As more states begin allowing the use of marijuana for medical purposes, many have begun to question the medical benefits of this drug. The federal government still considers marijuana a Schedule I substance, which allows the federal government to prosecute users of marijuana even in states where it is permitted for medical purposes. Opponents of legalizing marijuana cite concerns that it is addictive and may lead to other drug use. However, many medical organizations have publicly supported the medical use of marijuana. This paper will examine the debate about the medical use of marijuana including the medical benefits, risks, and recommendations from medical agencies.

The use of marijuana for medical purposes is not a new phenomenon. According to Gillman marijuana, which is known by the scientific name of Cannabis sativa, is an herb related closely to hops, which are used in brewing beer. Weiss (517) explains that the history of marijuana use dates back to 4000 BC, when it was grown in China for the hemp fibers. According to oral tradition, marijuana was used medically in China as far back as 2700 BC. Mills (3) adds that the ancient Egyptians used cannabis suppositories to relieve hemorrhoid pain. In the medieval Islamic world, physicians discovered the analgesic and anti-emetic properties of the drug. In the early 18th century, British doctors used the drug to treat rabies, tetanus, and epilepsy (Mills, 3).
--------------------------------------------------
## [Work to complete]
• a. According to the passage on medical marijuana, what conditions did British doctors treat with the drug in the early 18th century?
• b. Rewrite the part of the passage on medical marijuana that opens with the words containing "The use of marijuana for medical purposes is" and closes with "epilepsy (Mills, 3).", replacing "hops" with "barley".
The saved entries have no role in this exercise.

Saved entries
--------------------------------------------------
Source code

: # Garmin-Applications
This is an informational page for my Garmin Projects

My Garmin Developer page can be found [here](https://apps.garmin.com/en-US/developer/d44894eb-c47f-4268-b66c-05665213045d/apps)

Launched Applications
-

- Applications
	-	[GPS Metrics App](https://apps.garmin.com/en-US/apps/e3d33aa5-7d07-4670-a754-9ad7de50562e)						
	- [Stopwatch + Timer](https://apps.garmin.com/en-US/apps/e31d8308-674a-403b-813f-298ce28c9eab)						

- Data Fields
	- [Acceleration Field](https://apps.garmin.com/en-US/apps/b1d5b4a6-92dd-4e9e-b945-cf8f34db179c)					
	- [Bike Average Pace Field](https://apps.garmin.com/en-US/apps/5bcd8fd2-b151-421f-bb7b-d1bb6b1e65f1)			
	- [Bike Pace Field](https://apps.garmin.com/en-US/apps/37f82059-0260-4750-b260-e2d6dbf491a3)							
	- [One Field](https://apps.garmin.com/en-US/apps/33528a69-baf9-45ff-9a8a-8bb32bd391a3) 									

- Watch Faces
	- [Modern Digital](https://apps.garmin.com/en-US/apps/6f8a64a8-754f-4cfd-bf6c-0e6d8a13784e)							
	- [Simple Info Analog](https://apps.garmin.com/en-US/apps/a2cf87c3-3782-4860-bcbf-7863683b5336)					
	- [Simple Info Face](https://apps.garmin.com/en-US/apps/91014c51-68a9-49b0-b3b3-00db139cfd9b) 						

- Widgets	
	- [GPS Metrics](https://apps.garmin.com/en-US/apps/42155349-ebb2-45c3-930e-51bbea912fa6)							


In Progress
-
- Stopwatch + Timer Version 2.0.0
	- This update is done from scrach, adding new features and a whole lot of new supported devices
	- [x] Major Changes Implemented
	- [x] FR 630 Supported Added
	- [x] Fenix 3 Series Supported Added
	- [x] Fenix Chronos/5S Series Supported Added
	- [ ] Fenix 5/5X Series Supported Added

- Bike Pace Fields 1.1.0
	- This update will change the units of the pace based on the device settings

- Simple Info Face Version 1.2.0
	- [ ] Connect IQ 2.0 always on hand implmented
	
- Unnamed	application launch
--------------------------------------------------
## [Solutions to the exercise]
• a. Rabies, tetanus, and epilepsy.

• b.
The use of marijuana for medical purposes is not a new phenomenon. According to Gillman marijuana, which is known by the scientific name of Cannabis sativa, is an herb related closely to barley, which are used in brewing beer. Weiss (517) explains that the history of marijuana use dates back to 4000 BC, when it was grown in China for the hemp fibers. According to oral tradition, marijuana was used medically in China as far back as 2700 BC. Mills (3) adds that the ancient Egyptians used cannabis suppositories to relieve hemorrhoid pain. In the medieval Islamic world, physicians discovered the analgesic and anti-emetic properties of the drug. In the early 18th century, British doctors used the drug to treat rabies, tetanus, and epilepsy (Mills, 3).